◆ Aufgaben:
a) Entnehmen Sie der Rezension wörtlich die Stelle, die mit „Die Rezension der“ beginnt und bis einschließlich „im wissenschaftlichen Umfeld.“ reicht.
b) Fassen Sie den Absatz der Rezension, der mit „Auch Gerd Dietrich behandelt“ beginnt, als knappe Stichpunktliste zusammen und behalten Sie dabei die wesentlichen Fakten bei.
c) Beantworten Sie anhand der Rezension die folgenden Fragen:
(i) In welchem Jahr unterzog Dorothee Wierling den Jahrgang 1949 einer Studie?
(ii) Wer bezeichnete die Kohorte der „Kinder der DDR“ 2003 als „integrierte Generation“?
(iii) Welcher Verdacht gehört laut der Rezension noch immer zur „Erfahrung, ostdeutsch zu sein“?

◆ Textauszug:
========================

Folgt er dem vorliegenden Buch, so hat der Rezensent in drei Kulturen gelebt, bevor er in eine vierte (und weitere?) übergeben wurde, die der Bundesrepublik Deutschland; folgt er den aktuellen Debatten, so ist er ein Vierteljahrhundert nach dem Ende der DDR in die andere deutsche Gesellschaft nur mangelhaft integriert worden (Petra Köpping, 2018). Es prägten zum einen seine frühere Sozialisation in der DDR in Verbindung mit seinem Lebensgang ebenda und zum anderen seine zu erbringenden Anpassungsleistungen vor und nach der „Wende“ die eigenartige „Erfahrung, ostdeutsch zu sein“. Das machte ihn womöglich heimatlos, erzeugte jedenfalls eine gewisse Unbehaustheit seines Daseins (Engler/Hensel, 2018). Schon 2002 hatte Dorothee Wierling seinen Jahrgang 1949 einer Studie unterzogen und ihr Buch „Geboren im Jahr Eins“ genannt. Er gehörte also zu den Ersten.
Auch Gerd Dietrich behandelt in seinem fast 2.500-Seiten-Kompendium die „Generationenfrage“. Er widmet sich besonders den „Hineingeborenen“ (vgl. III, S. 1.699 ff.), den „Kindern der DDR“. Sie gelten Historikern und Soziologen als die „eigentlichen Problemjahrgänge“ (III, S. 1.701) in der ostdeutschen Population. Bernd Lindner nannte 2003 diese Kohorte eine „integrierte Generation“ (III, S. 1.704), die (so fügte Marc-Dietrich Ohse im gleichen Jahr hinzu; ebd., S. 1705) „‘im permanenten Spannungsfeld von politischer Formierung und privater Gestaltungsfreiheit’“ gelebt habe. Integriert bedeutet „systemnah“ – nur gut, dass ich aus Rentnergründen Karrierezwängen enthoben bin. Solches Urteil gilt da nicht mehr viel, zumal der Autor des Buches in seinem Resümee beruhigend betont, man habe in der DDR kein unwahres Leben gelebt, wie es eine nach 1990 gern politisch eingesetzte These Adornos nahelegte, es gäbe kein richtiges Leben im falschen (vgl. III, S. 2.332).
Die Rezension der vorliegenden „Kulturgeschichte“ erfolgt, deshalb der lange Vorspruch, nicht voraussetzungsfrei, nicht nur, weil man die handelnden und zitierten Personen oftmals kennt und auch einige der angeführten Quellen gelesen hat. Es ist vielmehr der einem ewig nachschleichende Verdacht der Befangenheit durch den geographisch-politischen Lebensmittelpunkt, der noch immer zur „Erfahrung, ostdeutsch zu sein“, dazugehört, gerade wenn es sich um Urteile über die DDR handelt, auch im wissenschaftlichen Umfeld.

========================

◆ Datensatzauszüge:
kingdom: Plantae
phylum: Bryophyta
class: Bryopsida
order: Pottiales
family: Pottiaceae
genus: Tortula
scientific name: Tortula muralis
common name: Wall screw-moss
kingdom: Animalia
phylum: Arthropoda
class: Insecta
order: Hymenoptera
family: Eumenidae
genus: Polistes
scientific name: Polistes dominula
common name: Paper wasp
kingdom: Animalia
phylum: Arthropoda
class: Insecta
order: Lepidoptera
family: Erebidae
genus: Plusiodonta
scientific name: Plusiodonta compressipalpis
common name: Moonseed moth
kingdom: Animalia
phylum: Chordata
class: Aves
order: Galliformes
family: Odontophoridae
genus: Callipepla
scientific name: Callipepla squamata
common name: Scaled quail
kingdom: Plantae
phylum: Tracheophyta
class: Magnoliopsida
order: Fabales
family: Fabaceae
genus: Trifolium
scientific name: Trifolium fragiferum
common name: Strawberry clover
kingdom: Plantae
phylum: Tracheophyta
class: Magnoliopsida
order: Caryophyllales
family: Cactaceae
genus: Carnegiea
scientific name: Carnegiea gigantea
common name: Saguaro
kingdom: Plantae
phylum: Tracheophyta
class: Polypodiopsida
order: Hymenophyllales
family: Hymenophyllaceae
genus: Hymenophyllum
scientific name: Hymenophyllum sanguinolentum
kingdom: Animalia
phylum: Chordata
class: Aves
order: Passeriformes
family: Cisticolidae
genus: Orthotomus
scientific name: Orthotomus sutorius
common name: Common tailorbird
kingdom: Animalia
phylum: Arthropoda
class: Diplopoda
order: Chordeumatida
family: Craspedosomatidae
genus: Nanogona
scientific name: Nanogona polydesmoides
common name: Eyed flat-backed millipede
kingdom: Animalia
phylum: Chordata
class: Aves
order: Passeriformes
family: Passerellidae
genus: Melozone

========================

◆ Lösungen:
a)
Die Rezension der vorliegenden „Kulturgeschichte“ erfolgt, deshalb der lange Vorspruch, nicht voraussetzungsfrei, nicht nur, weil man die handelnden und zitierten Personen oftmals kennt und auch einige der angeführten Quellen gelesen hat. Es ist vielmehr der einem ewig nachschleichende Verdacht der Befangenheit durch den geographisch-politischen Lebensmittelpunkt, der noch immer zur „Erfahrung, ostdeutsch zu sein“, dazugehört, gerade wenn es sich um Urteile über die DDR handelt, auch im wissenschaftlichen Umfeld.

b)
- Gerd Dietrich behandelt in seinem fast 2.500 Seiten umfassenden Kompendium die „Generationenfrage“, besonders die „Hineingeborenen“, die „Kinder der DDR“.
- Historiker und Soziologen sehen in ihnen die „eigentlichen Problemjahrgänge“ der ostdeutschen Bevölkerung.
- Bernd Lindner nannte diese Kohorte 2003 eine „integrierte Generation“.
- Marc-Dietrich Ohse ergänzte im selben Jahr, sie habe in einem permanenten Spannungsfeld zwischen politischer Formierung und privater Gestaltungsfreiheit gelebt.
- „Integriert“ bedeutet „systemnah“; der Rezensent ist als Rentner keinen Karrierezwängen mehr unterworfen, daher hat dieses Urteil für ihn wenig Gewicht.
- Der Autor betont in seinem Resümee, in der DDR sei kein unwahres Leben gelebt worden, entgegen der nach 1990 politisch genutzten These Adornos, es gebe kein richtiges Leben im falschen.

c)
(i) 2002
(ii) Bernd Lindner
(iii) Der Verdacht der Befangenheit durch den geographisch-politischen Lebensmittelpunkt